### Your assignment
Lines where the string "perspective" appears are to be copied from the entries below.

*** Data ***

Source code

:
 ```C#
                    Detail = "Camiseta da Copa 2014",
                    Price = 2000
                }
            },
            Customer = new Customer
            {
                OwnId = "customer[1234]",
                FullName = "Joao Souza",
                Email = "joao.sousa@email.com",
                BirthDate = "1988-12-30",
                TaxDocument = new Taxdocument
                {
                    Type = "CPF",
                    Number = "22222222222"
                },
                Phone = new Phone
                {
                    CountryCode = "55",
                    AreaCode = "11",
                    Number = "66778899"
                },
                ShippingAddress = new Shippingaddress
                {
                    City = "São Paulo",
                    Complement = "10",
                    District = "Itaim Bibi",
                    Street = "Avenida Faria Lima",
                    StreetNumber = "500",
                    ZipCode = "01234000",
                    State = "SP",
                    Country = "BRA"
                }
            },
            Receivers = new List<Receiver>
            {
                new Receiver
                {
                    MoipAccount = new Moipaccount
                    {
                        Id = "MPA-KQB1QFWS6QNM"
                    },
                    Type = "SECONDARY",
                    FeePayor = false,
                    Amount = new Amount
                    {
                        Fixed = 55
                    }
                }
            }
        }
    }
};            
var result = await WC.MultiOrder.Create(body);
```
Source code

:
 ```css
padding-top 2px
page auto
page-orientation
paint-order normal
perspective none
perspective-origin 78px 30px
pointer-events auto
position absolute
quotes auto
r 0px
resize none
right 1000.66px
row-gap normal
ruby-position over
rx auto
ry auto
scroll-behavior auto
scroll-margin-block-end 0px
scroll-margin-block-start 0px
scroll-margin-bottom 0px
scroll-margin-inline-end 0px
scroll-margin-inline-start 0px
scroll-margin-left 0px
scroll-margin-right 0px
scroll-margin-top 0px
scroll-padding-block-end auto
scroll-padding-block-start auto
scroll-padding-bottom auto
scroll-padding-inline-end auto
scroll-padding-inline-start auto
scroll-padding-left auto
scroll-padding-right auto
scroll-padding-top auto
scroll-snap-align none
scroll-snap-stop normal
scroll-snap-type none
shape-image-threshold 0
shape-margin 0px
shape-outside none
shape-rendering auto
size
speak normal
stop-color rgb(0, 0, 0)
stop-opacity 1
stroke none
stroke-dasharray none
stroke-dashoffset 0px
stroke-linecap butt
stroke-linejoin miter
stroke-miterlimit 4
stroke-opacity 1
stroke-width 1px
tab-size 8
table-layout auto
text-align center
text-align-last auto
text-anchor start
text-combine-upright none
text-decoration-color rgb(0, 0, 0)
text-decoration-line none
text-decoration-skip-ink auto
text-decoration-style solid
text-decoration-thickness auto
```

*** End of Data ***

### Answer to this problem
perspective none
perspective-origin 78px 30px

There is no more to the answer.